[Collected data]
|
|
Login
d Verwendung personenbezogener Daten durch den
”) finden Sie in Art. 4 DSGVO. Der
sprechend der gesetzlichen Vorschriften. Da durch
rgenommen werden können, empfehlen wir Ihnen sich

> **Action item**:
Once the records have been read, print them all again exactly.

> **Solved exercise**:
|
|
Login
d Verwendung personenbezogener Daten durch den
”) finden Sie in Art. 4 DSGVO. Der
sprechend der gesetzlichen Vorschriften. Da durch
rgenommen werden können, empfehlen wir Ihnen sich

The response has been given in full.